[fpc-devel] Division optimisations

Fri Sep 10 21:53:22 CEST 2021

Am 10.09.21 um 21:17 schrieb J. Gareth Moreton via fpc-devel:
> Hi everyone,
> 
> I'm looking at ways to optimise div and mod, starting with x86 and then 
> probably AArch64.  The obvious one is attempting to merge "Q := N div D; 
> R := N mod D;", where D is a variable (but invariant between the two 
> instructions), since DIV returns the quotient in R/EAX and the remainder 
> in R/EDX in a single operation, or converting the latter equation to "R 
> := N - (Q * D);" if D is a constant.
> 
> However, inspired somewhat by "Hacker's Delight", I would like to first 
> see if I can optimise the Boolean condition "(X mod C) = 0", where C is 
> a constant.  By calculating the multiplicative reciprocal of C (it may 
> or may not be equal to the 'magic div' constant), you can perform it 
> with just a multiplication and a comparison - for example, when dividing 
> by 3 and returning the remainder:
> 
> mov (numerator),%reg1
> mov $AAAAAAAB,%reg2 { 3 * $AAAAAAAB = 1 (mod 2^32) }
> imul %reg1,%reg2
> cmp $55555555,%reg2 { 2^32 div 3 = $55555555 }
> 
> If %reg2 is less than or equal to $55555555, then the numerator is an 
> exact multiple of 3, and if it's greater, then it is not an exact 
> multiple.  The proof for this is explained in Hacker's Delight, but 
> relies on the fact that 3 and 2^32 are relatively prime and the exact 
> multiples of 3 multiplied by 3's reciprocal modulo 2^32 map onto the 
> values 0 to $55555555 (if the divisor is even, which means it's not 
> relatively prime to 2^32, you have to do a bit of trickery with a bit 
> rotation, but done properly, it's only 1 extra instruction).

* _Directions_
Output everything in the division optimization post from "Fri Sep 10 21:53:22" down to "is a constant.", reproducing it word for word. The lines that come next have no connection to the post above.

* _Data section_
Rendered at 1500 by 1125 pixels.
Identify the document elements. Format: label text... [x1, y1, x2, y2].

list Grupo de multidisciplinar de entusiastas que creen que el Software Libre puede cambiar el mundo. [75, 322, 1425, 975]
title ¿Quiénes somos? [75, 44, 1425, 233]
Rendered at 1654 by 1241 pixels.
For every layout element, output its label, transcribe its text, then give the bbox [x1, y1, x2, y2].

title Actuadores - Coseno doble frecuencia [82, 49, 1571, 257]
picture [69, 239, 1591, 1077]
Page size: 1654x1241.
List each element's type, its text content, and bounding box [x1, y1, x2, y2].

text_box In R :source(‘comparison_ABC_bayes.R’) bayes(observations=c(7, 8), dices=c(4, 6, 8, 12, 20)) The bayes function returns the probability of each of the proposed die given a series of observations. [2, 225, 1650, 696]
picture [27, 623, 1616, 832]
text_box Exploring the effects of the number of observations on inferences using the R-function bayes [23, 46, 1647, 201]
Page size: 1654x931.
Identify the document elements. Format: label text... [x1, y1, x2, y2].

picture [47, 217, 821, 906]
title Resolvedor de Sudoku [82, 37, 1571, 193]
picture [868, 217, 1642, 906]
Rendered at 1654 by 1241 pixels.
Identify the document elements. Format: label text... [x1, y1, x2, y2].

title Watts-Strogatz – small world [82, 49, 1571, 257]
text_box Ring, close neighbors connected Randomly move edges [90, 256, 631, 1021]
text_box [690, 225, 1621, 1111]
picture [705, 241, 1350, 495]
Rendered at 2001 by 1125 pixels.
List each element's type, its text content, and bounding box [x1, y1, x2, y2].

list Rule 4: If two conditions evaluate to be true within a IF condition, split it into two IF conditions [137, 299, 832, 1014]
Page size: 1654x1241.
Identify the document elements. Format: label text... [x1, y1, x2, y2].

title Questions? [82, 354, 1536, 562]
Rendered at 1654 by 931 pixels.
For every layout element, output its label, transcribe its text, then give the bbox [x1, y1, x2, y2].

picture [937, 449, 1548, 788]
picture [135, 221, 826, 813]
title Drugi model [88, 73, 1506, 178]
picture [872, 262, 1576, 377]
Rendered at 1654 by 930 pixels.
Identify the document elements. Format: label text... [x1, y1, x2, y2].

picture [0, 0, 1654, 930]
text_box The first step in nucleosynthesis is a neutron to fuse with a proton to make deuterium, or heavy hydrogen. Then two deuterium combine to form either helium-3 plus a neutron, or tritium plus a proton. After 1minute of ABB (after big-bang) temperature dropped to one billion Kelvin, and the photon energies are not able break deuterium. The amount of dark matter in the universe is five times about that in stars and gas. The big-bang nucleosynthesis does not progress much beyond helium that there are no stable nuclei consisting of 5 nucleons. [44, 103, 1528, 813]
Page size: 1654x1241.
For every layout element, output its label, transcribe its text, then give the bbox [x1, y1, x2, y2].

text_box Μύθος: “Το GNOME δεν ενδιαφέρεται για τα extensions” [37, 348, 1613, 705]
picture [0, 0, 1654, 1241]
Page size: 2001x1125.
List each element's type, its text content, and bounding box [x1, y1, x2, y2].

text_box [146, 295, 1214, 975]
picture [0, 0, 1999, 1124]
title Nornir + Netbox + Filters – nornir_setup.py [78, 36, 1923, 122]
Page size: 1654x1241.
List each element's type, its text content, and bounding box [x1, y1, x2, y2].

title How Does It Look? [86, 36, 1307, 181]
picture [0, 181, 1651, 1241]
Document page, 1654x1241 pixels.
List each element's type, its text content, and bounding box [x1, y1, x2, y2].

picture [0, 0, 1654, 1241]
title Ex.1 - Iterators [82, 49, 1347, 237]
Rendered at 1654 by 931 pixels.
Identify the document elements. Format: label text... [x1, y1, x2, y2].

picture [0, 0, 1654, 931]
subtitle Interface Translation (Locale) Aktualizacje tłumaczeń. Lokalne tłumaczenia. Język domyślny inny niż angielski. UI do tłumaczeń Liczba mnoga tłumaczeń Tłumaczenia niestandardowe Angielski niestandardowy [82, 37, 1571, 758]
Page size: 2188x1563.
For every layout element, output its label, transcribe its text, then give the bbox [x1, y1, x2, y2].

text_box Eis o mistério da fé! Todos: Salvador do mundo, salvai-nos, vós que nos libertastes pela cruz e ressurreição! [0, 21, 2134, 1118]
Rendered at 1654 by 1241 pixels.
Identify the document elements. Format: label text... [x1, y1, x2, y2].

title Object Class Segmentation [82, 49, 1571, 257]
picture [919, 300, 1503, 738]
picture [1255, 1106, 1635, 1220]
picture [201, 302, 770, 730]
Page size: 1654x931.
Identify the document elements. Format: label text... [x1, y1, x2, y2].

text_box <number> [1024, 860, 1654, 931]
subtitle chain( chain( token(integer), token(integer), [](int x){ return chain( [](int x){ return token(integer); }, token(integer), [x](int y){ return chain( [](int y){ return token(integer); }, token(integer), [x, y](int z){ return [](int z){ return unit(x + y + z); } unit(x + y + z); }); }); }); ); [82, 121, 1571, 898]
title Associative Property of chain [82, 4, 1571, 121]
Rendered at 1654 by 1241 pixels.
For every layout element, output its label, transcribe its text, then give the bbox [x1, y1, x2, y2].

* _Output_
Fri Sep 10 21:53:22 CEST 2021

Am 10.09.21 um 21:17 schrieb J. Gareth Moreton via fpc-devel:
> Hi everyone,
> 
> I'm looking at ways to optimise div and mod, starting with x86 and then 
> probably AArch64.  The obvious one is attempting to merge "Q := N div D; 
> R := N mod D;", where D is a variable (but invariant between the two 
> instructions), since DIV returns the quotient in R/EAX and the remainder 
> in R/EDX in a single operation, or converting the latter equation to "R 
> := N - (Q * D);" if D is a constant.